* YOUR TASK
Return the listing exactly. Keep no pictures.

--- START ---

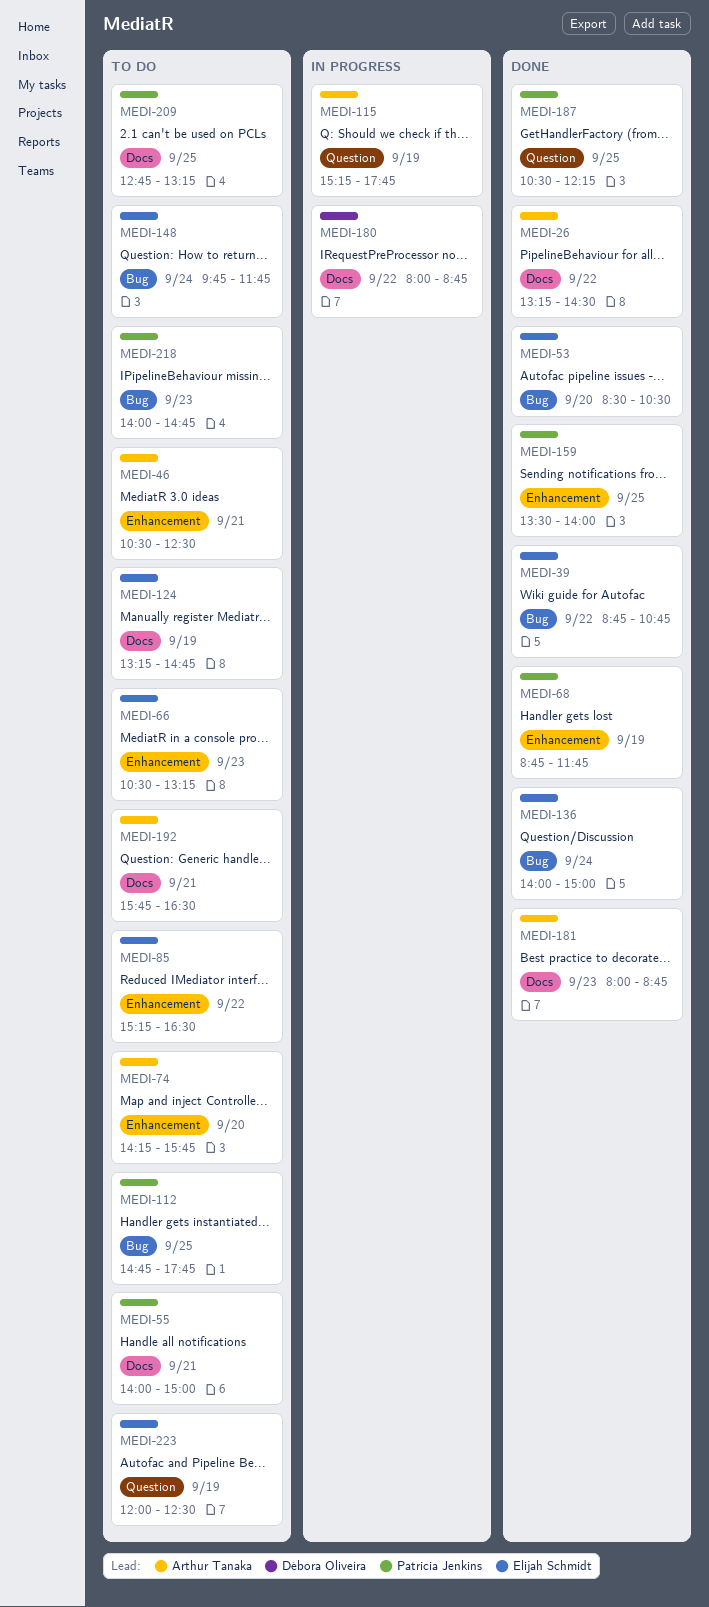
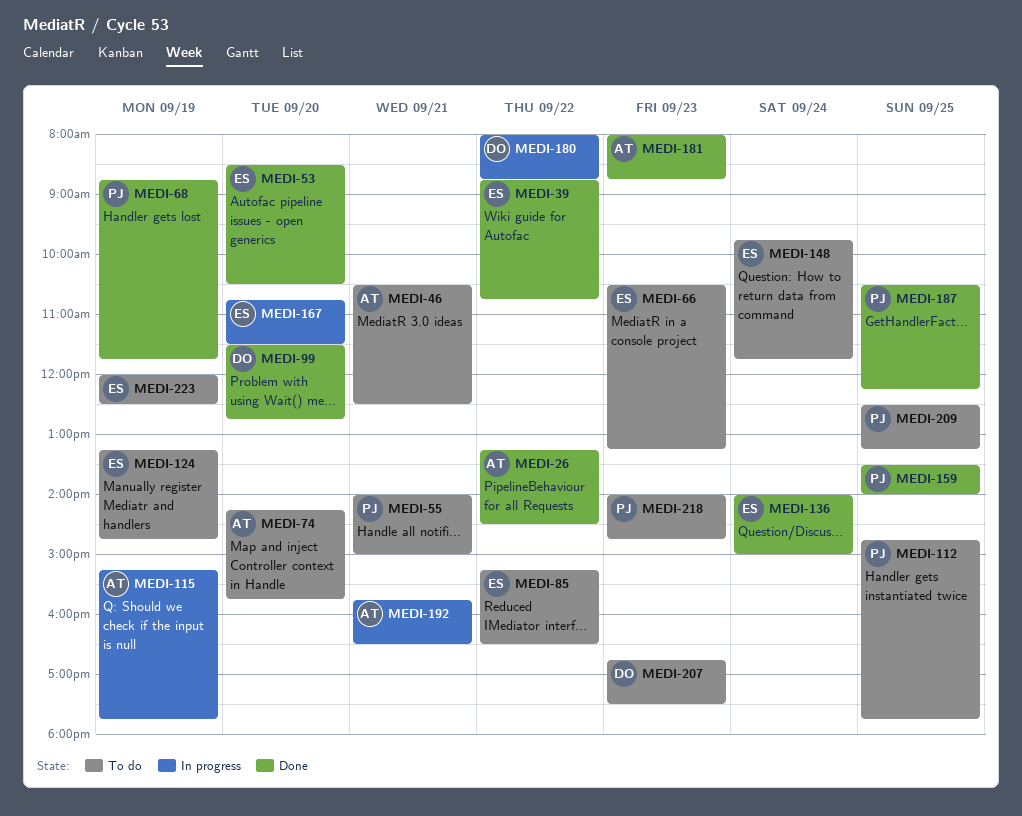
MEDI-99: none -> present
MEDI-167: none -> present
MEDI-192, status: To do -> In progress
MEDI-207: none -> present
MEDI-209, begins: 12:45 -> 12:30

--- END ---

* TASK SOLUTION
MEDI-99: none -> present
MEDI-167: none -> present
MEDI-192, status: To do -> In progress
MEDI-207: none -> present
MEDI-209, begins: 12:45 -> 12:30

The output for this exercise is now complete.